What is needed:
Transcribe, without any alteration, only the lines that begin at the line containing "對於信仰最可怕的攻擊未必如《大法師》系列的電影" and run to the last line below.

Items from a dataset
--------------------------------------------------
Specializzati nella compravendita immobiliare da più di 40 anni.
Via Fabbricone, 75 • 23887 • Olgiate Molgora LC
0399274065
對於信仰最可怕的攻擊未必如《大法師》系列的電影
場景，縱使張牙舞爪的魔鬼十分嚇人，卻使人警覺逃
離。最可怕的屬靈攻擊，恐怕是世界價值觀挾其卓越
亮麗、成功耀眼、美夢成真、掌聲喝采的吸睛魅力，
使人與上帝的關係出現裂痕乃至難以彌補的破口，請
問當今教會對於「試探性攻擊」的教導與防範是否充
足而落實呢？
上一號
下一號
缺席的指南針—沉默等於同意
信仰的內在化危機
--------------------------------------------------
Written response:
對於信仰最可怕的攻擊未必如《大法師》系列的電影
場景，縱使張牙舞爪的魔鬼十分嚇人，卻使人警覺逃
離。最可怕的屬靈攻擊，恐怕是世界價值觀挾其卓越
亮麗、成功耀眼、美夢成真、掌聲喝采的吸睛魅力，
使人與上帝的關係出現裂痕乃至難以彌補的破口，請
問當今教會對於「試探性攻擊」的教導與防範是否充
足而落實呢？
上一號
下一號
缺席的指南針—沉默等於同意
信仰的內在化危機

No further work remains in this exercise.